**Items from a dataset**

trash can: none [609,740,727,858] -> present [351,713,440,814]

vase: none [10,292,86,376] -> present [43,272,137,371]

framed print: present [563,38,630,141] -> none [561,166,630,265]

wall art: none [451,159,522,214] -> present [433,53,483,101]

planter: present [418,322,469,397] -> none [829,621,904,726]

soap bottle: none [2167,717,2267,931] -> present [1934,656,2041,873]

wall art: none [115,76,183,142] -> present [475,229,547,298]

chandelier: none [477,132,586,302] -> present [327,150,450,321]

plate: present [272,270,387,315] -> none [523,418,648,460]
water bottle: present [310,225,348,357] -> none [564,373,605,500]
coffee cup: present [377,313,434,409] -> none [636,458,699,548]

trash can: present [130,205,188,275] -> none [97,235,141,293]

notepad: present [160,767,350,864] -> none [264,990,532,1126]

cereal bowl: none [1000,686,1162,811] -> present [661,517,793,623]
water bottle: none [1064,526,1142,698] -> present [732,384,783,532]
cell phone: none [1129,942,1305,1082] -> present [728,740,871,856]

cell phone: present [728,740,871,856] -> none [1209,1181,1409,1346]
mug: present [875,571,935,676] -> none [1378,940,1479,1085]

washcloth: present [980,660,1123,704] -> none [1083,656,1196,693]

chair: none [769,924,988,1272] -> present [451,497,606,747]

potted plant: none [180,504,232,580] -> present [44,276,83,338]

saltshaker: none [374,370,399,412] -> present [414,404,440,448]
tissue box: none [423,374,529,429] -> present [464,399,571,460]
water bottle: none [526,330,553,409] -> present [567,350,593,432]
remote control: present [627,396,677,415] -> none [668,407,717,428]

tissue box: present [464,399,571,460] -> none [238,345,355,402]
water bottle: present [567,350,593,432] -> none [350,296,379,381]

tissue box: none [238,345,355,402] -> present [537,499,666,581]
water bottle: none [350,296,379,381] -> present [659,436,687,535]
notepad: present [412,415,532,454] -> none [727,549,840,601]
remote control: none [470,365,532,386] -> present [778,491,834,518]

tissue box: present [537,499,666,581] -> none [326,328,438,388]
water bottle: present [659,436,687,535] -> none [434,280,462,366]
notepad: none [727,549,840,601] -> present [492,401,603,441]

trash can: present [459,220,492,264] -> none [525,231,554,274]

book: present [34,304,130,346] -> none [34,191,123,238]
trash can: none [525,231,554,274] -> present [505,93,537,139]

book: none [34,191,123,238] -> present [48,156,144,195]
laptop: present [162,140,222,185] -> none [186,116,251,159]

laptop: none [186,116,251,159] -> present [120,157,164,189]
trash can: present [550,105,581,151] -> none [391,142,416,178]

**Task item**
Nothing but the lines from the one with "mug: present [875,571,935,676]" through the final line of the data belongs in the answer, and they must match exactly.

**Your solution**
mug: present [875,571,935,676] -> none [1378,940,1479,1085]

washcloth: present [980,660,1123,704] -> none [1083,656,1196,693]

chair: none [769,924,988,1272] -> present [451,497,606,747]

potted plant: none [180,504,232,580] -> present [44,276,83,338]

saltshaker: none [374,370,399,412] -> present [414,404,440,448]
tissue box: none [423,374,529,429] -> present [464,399,571,460]
water bottle: none [526,330,553,409] -> present [567,350,593,432]
remote control: present [627,396,677,415] -> none [668,407,717,428]

tissue box: present [464,399,571,460] -> none [238,345,355,402]
water bottle: present [567,350,593,432] -> none [350,296,379,381]

tissue box: none [238,345,355,402] -> present [537,499,666,581]
water bottle: none [350,296,379,381] -> present [659,436,687,535]
notepad: present [412,415,532,454] -> none [727,549,840,601]
remote control: none [470,365,532,386] -> present [778,491,834,518]

tissue box: present [537,499,666,581] -> none [326,328,438,388]
water bottle: present [659,436,687,535] -> none [434,280,462,366]
notepad: none [727,549,840,601] -> present [492,401,603,441]

trash can: present [459,220,492,264] -> none [525,231,554,274]

book: present [34,304,130,346] -> none [34,191,123,238]
trash can: none [525,231,554,274] -> present [505,93,537,139]

book: none [34,191,123,238] -> present [48,156,144,195]
laptop: present [162,140,222,185] -> none [186,116,251,159]

laptop: none [186,116,251,159] -> present [120,157,164,189]
trash can: present [550,105,581,151] -> none [391,142,416,178]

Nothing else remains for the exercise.